4.7. Synergy between Antifungals and Essential Oils
Possible synergistic action of common antifungal agents in combination with the essential oils was determined by the checkerboard method. After overnight culture (16–18 h) on YPD agar plates, colonies of the reference strains (C. albicans ATCC 10231, C. glabrata DSM 11226) were suspended in sterile water. Optical density (OD660) was adjusted to about 0.1 (corresponding to 106 cells in 1 mL) and the inoculum was diluted 50-fold to obtain a cell density of 2 × 104 cells per 1 mL of suspension. A gradient of antifungal chemotherapeutic was established along the horizontal axis and essential oil along the vertical axis. The first row contained only the gradient of chemotherapeutic and the tenth column gradient of the natural product. One hundred microliters of the prepared suspension were inoculated to each well of the plate. Plates were incubated for 24 h at 37 °C. The MIC values of the compound alone or in combination were read visually. ΣFIC (fractional inhibitory concentrations) was determined according to the equation ΣFIC = FIC A + FIC B, where FIC A is the MIC of a medicament in combination/MIC of the drug alone, FIC B is the MIC of the second compound in combination/MIC of the compound alone. The combination is considered synergistic when the ΣFIC is ≤ 0.5, indifferent when the ΣFIC is > 0.5 to < 4, and antagonistic when the ΣFIC is ≥ 4.

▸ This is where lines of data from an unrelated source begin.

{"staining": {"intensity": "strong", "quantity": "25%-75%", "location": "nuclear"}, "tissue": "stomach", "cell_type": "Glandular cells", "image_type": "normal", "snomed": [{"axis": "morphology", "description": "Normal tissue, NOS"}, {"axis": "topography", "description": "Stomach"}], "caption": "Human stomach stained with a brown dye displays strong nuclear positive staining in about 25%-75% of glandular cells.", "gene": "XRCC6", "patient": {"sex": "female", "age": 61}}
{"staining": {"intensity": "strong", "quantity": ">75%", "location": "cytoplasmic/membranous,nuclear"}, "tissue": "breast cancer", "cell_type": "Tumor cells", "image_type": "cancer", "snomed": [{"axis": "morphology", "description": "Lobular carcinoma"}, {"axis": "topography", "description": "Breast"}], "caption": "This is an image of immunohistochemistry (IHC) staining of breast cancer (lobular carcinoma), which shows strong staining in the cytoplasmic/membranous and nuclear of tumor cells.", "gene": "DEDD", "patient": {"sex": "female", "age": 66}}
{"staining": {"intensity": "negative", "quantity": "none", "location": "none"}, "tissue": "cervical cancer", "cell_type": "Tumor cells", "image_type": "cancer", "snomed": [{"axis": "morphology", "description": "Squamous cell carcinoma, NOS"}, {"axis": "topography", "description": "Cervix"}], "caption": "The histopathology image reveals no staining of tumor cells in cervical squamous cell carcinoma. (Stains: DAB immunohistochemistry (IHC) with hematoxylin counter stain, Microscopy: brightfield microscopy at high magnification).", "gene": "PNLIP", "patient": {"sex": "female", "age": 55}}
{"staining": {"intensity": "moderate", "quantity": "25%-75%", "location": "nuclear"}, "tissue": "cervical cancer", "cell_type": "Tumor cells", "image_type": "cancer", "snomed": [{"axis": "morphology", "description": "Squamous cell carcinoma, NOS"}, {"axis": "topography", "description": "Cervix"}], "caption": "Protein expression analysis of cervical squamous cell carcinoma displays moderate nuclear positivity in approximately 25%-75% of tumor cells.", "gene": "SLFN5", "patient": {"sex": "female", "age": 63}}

4.8. GC × GC MS Analysis of Selected Essential Oils
Analysis of the chemical composition of the selected essential oils was performed by using a comprehensive two-dimensional chromatography with Agilent 7890A equipment (Agilent Technologies, Palo Alto, CA, USA) and the time-of-flight mass spectrometry Pegasus IV detector (LECO Corp., St. Joseph, MI, USA). Analysis was provided using a conventional Equity 1 column (30 m × 0.25 mm i.d, 0.25 µm film thickness, SUPELCO Co., Bellefonte, PA, USA), while the secondary fast column was a SGWAX (2 m × 0.10 mm i.d., 0.10 µm film thickness, SUPELCO Co., Bellefonte, PA, USA). The operational conditions for the first oven were: 40 °C (3.5 min), temperature rise 7 °C/min; 250 °C (9.3 min), second oven 70 °C (3.5 min), temperature rise 7 °C/min; 250 °C (9.3 min); detector temperature 250 °C. The injector was working in splitless mode at temperature 250 °C. Helium (N6.0 grade; Linde AG, Munich, Germany), was used as a carrier gas with a flow rate of 1 mL/min, ionization energy of 70 eV, and ion source temperature of 250 °C in the m/z range 40–400. One milliliter of each essential oil was transferred to a 20-mL vial and sealed with a cap with PTFE-lined silicone septum. Headspace solid-phase microextraction (HS-SPME) was used to extract volatile compounds. A divinylbenzene/carboxen/polydimethylsiloxane (DVB/CAR/PDMS) SPME fiber of 50/30 μm thickness and 2 cm length (Sigma-Aldrich) was used. The samples were kept at 40 °C for 5 min and agitated with a magnetic stirrer (450 rpm). Extraction was conducted at 40 °C for 25 min. After the extraction, the fiber was transferred to the injector of a gas chromatograph for thermal desorption of the analytes for 2 min. Identification of components was carried out using a system equipped with commercial libraries (NIST 2011 (NIST, Gaithensburg, MD, USA) and Wiley 11 (WILEY-VCH, Hoboken, NJ, USA) and by comparison of linear temperature-programmed retention indices (RI). The mixture of C7–C30 n-alkanes (Sigma-Aldrich, Saint Louis, MO, USA) was used for the calculation of RI. A semi-quantitative analysis (expressed as percentages of each component) was carried out by peak area normalization measurements without correction factors. Each sample of essential oil was analyzed in triplicate. The total number of analyzes was 18.